[START OF TASK INPUT]

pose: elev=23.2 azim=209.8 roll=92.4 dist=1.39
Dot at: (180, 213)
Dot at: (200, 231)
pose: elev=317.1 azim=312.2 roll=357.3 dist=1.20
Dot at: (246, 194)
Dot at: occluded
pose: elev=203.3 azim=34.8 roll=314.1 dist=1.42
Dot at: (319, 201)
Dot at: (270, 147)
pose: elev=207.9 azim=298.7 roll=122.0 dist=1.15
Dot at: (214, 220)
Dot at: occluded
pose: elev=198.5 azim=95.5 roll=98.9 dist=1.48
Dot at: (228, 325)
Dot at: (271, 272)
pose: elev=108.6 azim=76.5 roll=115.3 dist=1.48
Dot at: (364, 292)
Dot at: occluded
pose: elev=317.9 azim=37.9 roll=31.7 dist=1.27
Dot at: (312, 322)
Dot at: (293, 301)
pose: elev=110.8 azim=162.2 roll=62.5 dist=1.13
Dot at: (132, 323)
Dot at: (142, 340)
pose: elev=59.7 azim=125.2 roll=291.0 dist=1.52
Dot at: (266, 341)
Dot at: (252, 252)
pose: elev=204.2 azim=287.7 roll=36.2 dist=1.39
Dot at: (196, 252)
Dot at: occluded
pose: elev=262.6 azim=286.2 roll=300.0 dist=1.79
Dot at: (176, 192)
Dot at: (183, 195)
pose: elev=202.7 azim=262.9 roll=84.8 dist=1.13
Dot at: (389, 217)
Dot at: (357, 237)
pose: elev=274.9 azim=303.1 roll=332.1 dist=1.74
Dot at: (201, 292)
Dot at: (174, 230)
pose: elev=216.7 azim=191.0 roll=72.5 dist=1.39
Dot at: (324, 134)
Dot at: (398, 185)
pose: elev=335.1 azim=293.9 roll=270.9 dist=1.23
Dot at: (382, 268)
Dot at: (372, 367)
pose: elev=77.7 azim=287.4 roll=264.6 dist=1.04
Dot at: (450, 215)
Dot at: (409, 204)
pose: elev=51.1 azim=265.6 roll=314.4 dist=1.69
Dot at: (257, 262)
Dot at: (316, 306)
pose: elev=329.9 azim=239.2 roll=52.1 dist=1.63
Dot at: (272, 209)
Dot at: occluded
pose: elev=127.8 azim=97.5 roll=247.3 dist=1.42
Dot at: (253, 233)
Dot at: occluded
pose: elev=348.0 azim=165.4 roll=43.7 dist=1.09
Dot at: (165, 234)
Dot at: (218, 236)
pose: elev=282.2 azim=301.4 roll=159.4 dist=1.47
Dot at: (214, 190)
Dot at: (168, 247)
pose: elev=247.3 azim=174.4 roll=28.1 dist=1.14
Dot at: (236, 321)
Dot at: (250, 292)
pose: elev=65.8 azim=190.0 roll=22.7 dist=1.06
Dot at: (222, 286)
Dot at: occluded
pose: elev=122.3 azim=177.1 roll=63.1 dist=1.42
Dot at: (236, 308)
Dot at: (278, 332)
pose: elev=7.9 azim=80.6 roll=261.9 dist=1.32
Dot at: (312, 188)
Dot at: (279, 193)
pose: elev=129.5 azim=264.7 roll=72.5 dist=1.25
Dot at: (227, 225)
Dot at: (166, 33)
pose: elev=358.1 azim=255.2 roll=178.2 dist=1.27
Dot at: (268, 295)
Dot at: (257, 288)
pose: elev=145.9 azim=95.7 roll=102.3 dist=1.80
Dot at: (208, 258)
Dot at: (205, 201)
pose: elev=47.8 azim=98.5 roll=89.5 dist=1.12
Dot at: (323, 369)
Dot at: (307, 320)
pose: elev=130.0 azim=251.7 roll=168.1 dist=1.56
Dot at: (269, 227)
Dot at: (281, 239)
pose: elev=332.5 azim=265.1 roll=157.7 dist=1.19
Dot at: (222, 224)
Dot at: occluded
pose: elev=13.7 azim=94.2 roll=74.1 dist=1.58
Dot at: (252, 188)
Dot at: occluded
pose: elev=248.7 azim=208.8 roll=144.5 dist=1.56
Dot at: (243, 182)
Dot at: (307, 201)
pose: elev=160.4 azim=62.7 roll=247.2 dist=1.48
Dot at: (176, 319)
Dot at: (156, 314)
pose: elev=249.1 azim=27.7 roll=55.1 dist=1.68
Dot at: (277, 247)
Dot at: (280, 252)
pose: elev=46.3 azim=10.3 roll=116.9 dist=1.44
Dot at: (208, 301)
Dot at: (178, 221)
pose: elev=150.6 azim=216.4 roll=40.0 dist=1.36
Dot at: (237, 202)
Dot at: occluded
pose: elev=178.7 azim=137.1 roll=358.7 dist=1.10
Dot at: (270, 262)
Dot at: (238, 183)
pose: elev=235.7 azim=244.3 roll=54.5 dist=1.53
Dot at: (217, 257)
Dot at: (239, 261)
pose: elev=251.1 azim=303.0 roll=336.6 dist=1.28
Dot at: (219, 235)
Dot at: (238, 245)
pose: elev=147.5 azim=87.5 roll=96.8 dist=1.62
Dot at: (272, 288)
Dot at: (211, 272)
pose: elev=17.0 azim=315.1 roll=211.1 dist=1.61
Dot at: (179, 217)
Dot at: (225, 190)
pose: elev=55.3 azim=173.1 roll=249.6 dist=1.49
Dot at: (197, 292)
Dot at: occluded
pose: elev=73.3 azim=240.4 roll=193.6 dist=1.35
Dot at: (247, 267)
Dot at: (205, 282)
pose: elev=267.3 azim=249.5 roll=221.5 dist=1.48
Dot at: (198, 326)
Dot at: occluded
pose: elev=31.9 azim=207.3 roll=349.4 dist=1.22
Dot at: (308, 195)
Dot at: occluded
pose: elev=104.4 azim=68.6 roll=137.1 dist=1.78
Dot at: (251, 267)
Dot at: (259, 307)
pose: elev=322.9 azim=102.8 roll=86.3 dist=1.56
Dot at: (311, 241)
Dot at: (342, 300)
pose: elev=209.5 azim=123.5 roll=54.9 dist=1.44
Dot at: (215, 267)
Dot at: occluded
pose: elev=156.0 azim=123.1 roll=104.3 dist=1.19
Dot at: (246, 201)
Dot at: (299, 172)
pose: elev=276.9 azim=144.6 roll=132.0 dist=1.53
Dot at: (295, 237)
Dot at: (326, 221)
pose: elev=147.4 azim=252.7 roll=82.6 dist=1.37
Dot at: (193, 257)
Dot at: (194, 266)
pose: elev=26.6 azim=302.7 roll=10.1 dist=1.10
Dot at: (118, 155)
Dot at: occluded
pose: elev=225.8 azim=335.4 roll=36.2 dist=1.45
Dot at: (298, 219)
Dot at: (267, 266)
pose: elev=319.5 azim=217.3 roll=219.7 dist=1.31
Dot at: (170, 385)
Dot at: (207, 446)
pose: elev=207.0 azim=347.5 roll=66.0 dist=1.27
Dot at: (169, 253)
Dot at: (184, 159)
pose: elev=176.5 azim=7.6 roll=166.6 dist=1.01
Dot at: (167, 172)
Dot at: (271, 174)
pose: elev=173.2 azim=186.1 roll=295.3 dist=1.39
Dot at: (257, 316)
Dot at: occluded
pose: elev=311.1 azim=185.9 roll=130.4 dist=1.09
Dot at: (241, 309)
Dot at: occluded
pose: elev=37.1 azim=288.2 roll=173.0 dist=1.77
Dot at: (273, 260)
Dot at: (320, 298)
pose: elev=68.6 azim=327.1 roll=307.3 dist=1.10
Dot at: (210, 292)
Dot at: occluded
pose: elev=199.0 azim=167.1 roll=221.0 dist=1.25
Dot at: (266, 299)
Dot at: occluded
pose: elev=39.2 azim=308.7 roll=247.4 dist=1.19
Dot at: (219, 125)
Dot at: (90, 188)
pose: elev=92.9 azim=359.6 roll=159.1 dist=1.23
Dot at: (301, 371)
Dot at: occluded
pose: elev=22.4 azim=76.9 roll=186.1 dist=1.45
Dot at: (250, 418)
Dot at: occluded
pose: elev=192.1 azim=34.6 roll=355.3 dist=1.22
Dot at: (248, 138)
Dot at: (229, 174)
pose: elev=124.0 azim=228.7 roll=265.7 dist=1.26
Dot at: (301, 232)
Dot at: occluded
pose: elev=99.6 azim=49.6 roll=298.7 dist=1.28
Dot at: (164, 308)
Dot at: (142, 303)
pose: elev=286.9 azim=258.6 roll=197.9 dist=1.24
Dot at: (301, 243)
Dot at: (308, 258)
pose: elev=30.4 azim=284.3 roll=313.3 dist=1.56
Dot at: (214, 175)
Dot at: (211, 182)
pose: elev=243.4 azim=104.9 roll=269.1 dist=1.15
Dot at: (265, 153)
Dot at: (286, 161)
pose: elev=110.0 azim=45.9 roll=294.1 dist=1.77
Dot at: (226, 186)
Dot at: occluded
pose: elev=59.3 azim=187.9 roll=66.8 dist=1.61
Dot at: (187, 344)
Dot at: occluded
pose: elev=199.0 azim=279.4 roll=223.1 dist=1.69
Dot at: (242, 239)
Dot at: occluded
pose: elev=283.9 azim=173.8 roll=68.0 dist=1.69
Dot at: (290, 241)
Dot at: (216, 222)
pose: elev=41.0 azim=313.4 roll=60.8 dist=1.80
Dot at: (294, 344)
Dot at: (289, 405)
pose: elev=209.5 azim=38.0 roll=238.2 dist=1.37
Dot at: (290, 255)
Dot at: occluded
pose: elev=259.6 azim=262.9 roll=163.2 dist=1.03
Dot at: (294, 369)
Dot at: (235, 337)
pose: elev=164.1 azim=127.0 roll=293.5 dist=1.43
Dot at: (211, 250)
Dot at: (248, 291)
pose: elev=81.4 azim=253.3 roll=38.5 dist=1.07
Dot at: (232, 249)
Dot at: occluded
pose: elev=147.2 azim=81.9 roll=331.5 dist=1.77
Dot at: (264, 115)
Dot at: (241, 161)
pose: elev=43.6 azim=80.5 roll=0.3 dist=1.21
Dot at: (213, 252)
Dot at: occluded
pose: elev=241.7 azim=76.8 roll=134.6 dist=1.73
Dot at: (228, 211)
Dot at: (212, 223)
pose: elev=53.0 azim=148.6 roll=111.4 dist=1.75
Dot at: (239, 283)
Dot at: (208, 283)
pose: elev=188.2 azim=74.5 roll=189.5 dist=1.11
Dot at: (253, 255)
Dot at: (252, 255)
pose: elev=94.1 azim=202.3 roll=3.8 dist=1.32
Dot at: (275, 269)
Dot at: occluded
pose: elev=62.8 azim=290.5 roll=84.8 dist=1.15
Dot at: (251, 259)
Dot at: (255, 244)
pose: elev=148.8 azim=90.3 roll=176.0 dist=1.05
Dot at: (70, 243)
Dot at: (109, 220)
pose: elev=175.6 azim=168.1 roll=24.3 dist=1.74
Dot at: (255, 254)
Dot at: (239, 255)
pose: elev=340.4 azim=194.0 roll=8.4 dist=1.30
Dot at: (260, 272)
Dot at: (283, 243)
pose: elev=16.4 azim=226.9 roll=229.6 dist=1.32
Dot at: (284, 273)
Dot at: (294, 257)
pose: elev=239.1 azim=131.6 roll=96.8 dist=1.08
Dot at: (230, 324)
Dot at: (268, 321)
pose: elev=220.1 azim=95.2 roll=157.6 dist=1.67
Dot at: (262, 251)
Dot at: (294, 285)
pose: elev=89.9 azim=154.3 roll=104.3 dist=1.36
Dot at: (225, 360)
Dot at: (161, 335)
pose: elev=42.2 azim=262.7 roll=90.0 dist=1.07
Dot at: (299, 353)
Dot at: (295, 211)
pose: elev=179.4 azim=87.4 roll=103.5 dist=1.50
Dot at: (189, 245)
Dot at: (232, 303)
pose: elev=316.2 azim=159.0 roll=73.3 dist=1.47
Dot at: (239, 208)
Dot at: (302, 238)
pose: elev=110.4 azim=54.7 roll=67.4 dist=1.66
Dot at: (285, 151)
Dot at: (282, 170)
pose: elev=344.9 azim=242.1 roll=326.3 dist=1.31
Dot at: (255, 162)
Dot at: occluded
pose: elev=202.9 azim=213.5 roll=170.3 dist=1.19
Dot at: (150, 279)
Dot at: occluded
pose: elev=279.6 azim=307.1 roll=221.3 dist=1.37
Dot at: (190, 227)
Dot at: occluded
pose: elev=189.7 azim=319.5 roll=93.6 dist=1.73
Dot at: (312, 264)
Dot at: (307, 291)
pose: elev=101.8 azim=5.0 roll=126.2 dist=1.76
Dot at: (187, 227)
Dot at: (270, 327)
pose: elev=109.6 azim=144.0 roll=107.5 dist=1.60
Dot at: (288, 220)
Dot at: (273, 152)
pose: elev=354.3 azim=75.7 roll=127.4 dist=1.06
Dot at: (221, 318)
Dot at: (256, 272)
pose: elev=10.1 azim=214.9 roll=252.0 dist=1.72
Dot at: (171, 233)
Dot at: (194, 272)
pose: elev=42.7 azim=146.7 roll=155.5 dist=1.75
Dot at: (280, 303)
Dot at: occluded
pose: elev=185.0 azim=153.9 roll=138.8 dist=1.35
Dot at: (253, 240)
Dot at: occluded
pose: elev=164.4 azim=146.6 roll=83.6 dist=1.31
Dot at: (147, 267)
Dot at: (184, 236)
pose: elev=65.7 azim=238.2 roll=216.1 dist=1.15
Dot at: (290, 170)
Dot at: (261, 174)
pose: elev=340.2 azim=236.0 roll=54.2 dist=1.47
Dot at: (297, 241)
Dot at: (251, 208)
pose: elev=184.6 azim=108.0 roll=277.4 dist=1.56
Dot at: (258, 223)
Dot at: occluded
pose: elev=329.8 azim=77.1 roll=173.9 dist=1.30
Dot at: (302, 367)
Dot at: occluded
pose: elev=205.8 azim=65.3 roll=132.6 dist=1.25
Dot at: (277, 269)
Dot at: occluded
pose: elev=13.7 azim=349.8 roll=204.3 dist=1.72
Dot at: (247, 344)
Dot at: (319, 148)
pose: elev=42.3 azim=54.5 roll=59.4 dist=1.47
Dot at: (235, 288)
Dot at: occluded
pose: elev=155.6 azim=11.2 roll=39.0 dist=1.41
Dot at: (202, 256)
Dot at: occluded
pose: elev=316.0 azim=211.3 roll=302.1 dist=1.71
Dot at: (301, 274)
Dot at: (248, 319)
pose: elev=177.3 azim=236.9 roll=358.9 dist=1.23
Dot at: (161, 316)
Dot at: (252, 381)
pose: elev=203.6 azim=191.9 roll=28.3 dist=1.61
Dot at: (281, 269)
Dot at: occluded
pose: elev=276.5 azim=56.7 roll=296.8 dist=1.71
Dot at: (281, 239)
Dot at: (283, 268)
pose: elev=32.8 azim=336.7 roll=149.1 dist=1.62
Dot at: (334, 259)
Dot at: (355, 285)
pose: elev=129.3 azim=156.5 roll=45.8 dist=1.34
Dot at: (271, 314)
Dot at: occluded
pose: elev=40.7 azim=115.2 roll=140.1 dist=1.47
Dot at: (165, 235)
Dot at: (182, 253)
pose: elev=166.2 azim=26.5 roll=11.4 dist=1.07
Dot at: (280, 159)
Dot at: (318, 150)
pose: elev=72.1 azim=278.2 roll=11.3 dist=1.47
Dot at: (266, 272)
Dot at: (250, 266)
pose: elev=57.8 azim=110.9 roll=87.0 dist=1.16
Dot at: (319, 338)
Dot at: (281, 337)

[END OF TASK INPUT]

- **SHORT EXERCISE**: Copy out the records above word for word, starting at the line that contains "pose: elev=155.6 azim=11.2" and ending at the last line of the records.

- **TASK SOLUTION**:
pose: elev=155.6 azim=11.2 roll=39.0 dist=1.41
Dot at: (202, 256)
Dot at: occluded
pose: elev=316.0 azim=211.3 roll=302.1 dist=1.71
Dot at: (301, 274)
Dot at: (248, 319)
pose: elev=177.3 azim=236.9 roll=358.9 dist=1.23
Dot at: (161, 316)
Dot at: (252, 381)
pose: elev=203.6 azim=191.9 roll=28.3 dist=1.61
Dot at: (281, 269)
Dot at: occluded
pose: elev=276.5 azim=56.7 roll=296.8 dist=1.71
Dot at: (281, 239)
Dot at: (283, 268)
pose: elev=32.8 azim=336.7 roll=149.1 dist=1.62
Dot at: (334, 259)
Dot at: (355, 285)
pose: elev=129.3 azim=156.5 roll=45.8 dist=1.34
Dot at: (271, 314)
Dot at: occluded
pose: elev=40.7 azim=115.2 roll=140.1 dist=1.47
Dot at: (165, 235)
Dot at: (182, 253)
pose: elev=166.2 azim=26.5 roll=11.4 dist=1.07
Dot at: (280, 159)
Dot at: (318, 150)
pose: elev=72.1 azim=278.2 roll=11.3 dist=1.47
Dot at: (266, 272)
Dot at: (250, 266)
pose: elev=57.8 azim=110.9 roll=87.0 dist=1.16
Dot at: (319, 338)
Dot at: (281, 337)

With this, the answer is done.